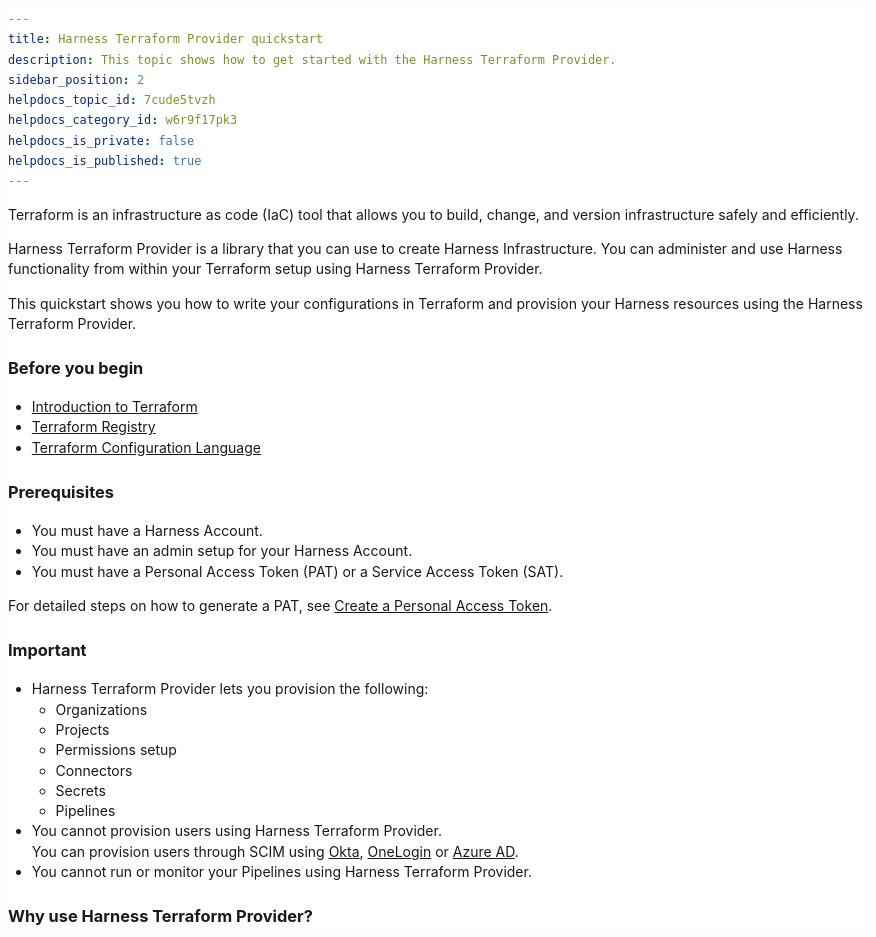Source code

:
 ```yaml
---
title: Harness Terraform Provider quickstart
description: This topic shows how to get started with the Harness Terraform Provider.
sidebar_position: 2
helpdocs_topic_id: 7cude5tvzh
helpdocs_category_id: w6r9f17pk3
helpdocs_is_private: false
helpdocs_is_published: true
---
```


Terraform is an infrastructure as code (IaC) tool that allows you to build, change, and version infrastructure safely and efficiently.​

Harness Terraform Provider is a library that you can use to create Harness Infrastructure. You can administer and use Harness functionality from within your Terraform setup using Harness Terraform Provider.

This quickstart shows you how to write your configurations in Terraform and provision your Harness resources using the Harness Terraform Provider.

### Before you begin

* [Introduction to Terraform](https://www.terraform.io/intro)
* [Terraform Registry](https://www.terraform.io/registry)
* [Terraform Configuration Language](https://www.terraform.io/language)

### Prerequisites

* You must have a Harness Account.
* You must have an admin setup for your Harness Account.
* You must have a Personal Access Token (PAT) or a Service Access Token (SAT).


For detailed steps on how to generate a PAT, see [Create a Personal Access Token](../../3_User-Management/7-add-and-manage-api-keys.md#create-personal-access-token).

### Important

* Harness Terraform Provider lets you provision the following:
	+ Organizations
	+ Projects
	+ Permissions setup
	+ Connectors
	+ Secrets
	+ Pipelines
* You cannot provision users using Harness Terraform Provider.  
You can provision users through SCIM using [Okta](../../3_User-Management/6-provision-users-with-okta-scim.md), [OneLogin](../../3_User-Management/7provision-users-and-groups-with-one-login-scim.md) or [Azure AD](../../3_User-Management/8-provision-users-and-groups-using-azure-ad-scim.md).
* You cannot run or monitor your Pipelines using Harness Terraform Provider.

### Why use Harness Terraform Provider?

⁂

- Activity -
In the data above, find each line that has the word "shows" and copy it out.

- Final answer -
description: This topic shows how to get started with the Harness Terraform Provider.
This quickstart shows you how to write your configurations in Terraform and provision your Harness resources using the Harness Terraform Provider.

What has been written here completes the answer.